Dans un système de santé universel, il n'est pas normal que les patients qui ont des «contacts» soient soignés plus vite. Il est temps que la population exige des changements, presse le président de l'Association médicale canadienne, le Dr Robert Ouellet.

«Il faut arrêter de jouer à l'autruche», déclare le Dr Ouellet, en rencontre éditoriale avec La Presse. «La personne qui n'a pas de contacts va attendre plus longtemps. Est-ce correct?»

Il n'est pas normal que des hôpitaux en soient rendus à établir des règlements internes pour la gestion des patients envoyés par des proches. Par exemple, un médecin va accepter de trouver un rendez-vous pour la famille immédiate de son patient, mais pas pour ses voisins, dénonce le Dr Ouellet.

D'autres pays ont pourtant réussi à réduire considérablement leur temps d'attente, voire à l'éliminer pour ainsi améliorer leur système de santé. C'est ce qu'a constaté le président de l'AMC, qui revient d'une tournée en Angleterre, en Belgique, en France, aux Pays-Bas et au Danemark.

Là-bas, les délais d'attente ont fondu. Les gens n'ont pas besoin de connaître quelqu'un pour être soignés, affirme le Dr Ouellet.

Le problème, c'est le manque de volonté politique. Elle ne viendra que si la population exige des changements et des temps d'attente moins longs, croit-il.

Personne n'accepterait de se faire dire par son garagiste qu'il ne pourra réparer sa voiture avant plusieurs mois. Pourquoi est-ce toléré lorsqu'il s'agit d'obtenir un rendez-vous avec un médecin ? demande le Dr Ouellet.

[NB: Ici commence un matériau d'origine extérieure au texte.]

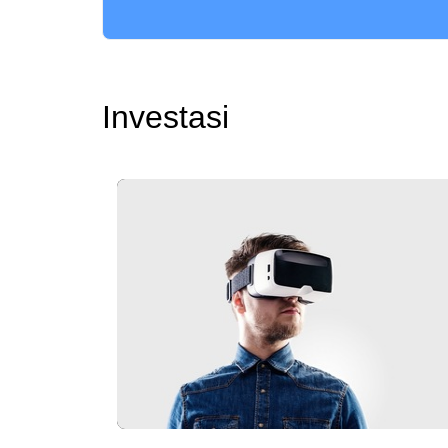
Investasi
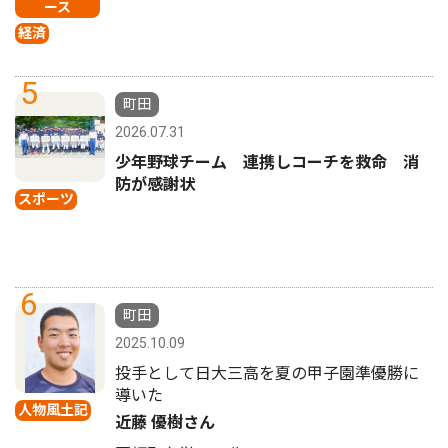
ース
経済
5
町田
2026.07.31
少年野球チーム 連携しコーチを救命 消
防が感謝状
スポーツ
6
町田
2025.10.09
投手として日大三高を夏の甲子園準優勝に
導いた
人物風土記
近藤 優樹さん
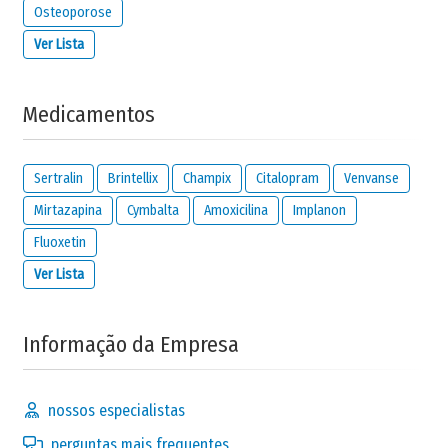
Osteoporose
Ver Lista
Medicamentos
Sertralin
Brintellix
Champix
Citalopram
Venvanse
Mirtazapina
Cymbalta
Amoxicilina
Implanon
Fluoxetin
Ver Lista
Informação da Empresa
nossos especialistas
perguntas mais frequentes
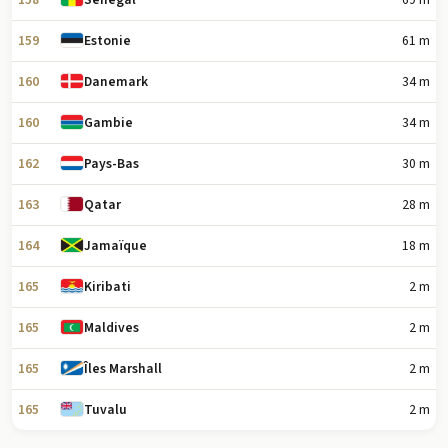
159
61 m
Estonie
160
34 m
Danemark
160
34 m
Gambie
162
30 m
Pays-Bas
163
28 m
Qatar
164
18 m
Jamaïque
165
2 m
Kiribati
165
2 m
Maldives
165
2 m
Îles Marshall
165
2 m
Tuvalu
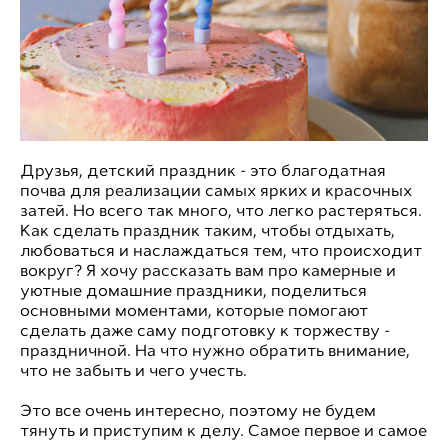
Друзья, детский праздник - это благодатная
почва для реализации самых ярких и красочных
затей. Но всего так много, что легко растеряться.
Как сделать праздник таким, чтобы отдыхать,
любоваться и наслаждаться тем, что происходит
вокруг? Я хочу рассказать вам про камерные и
уютные домашние праздники, поделиться
основными моментами, которые помогают
сделать даже саму подготовку к торжеству -
праздничной. На что нужно обратить внимание,
что не забыть и чего учесть.
Это все очень интересно, поэтому не будем
тянуть и приступим к делу. Самое первое и самое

«S'il y a une chose que je souhaite au cours de mon mandat, c'est de sensibiliser la population au fait qu'il existe ailleurs des systèmes de santé universels où il n'y a pas de temps d'attente.»

En Angleterre, par exemple, le temps de séjour aux urgences a été réduit à quatre heures.

En France, des patients sont régulièrement soignés dans les cliniques privées sans payer un sou, ce qui libère les hôpitaux.

Ce serait possible ici aussi, croit le Dr Ouellet, qui donne l'exemple de l'hôpital du Sacré-Coeur, où l'on a instauré un partenariat avec la clinique privée Rockland MD pour y faire opérer des patients. «Les gens crient contre ça, mais ce qui est important, c'est le nombre de patients de plus qui ont été opérés. On oublie ça.»

Les pays européens ont aussi revu le financement des hôpitaux. Au lieu d'un budget global, ils reçoivent un budget par activité. Les notions de reddition de comptes et de concurrence sont au coeur du système de santé. Des notions qui n'existent pas au Canada.

Par contre, les pays européens peuvent compter sur un plus grand nombre de médecins, reconnaît le président. Malgré tout, il se dit convaincu qu'il s'agit de changer les perceptions pour améliorer le système.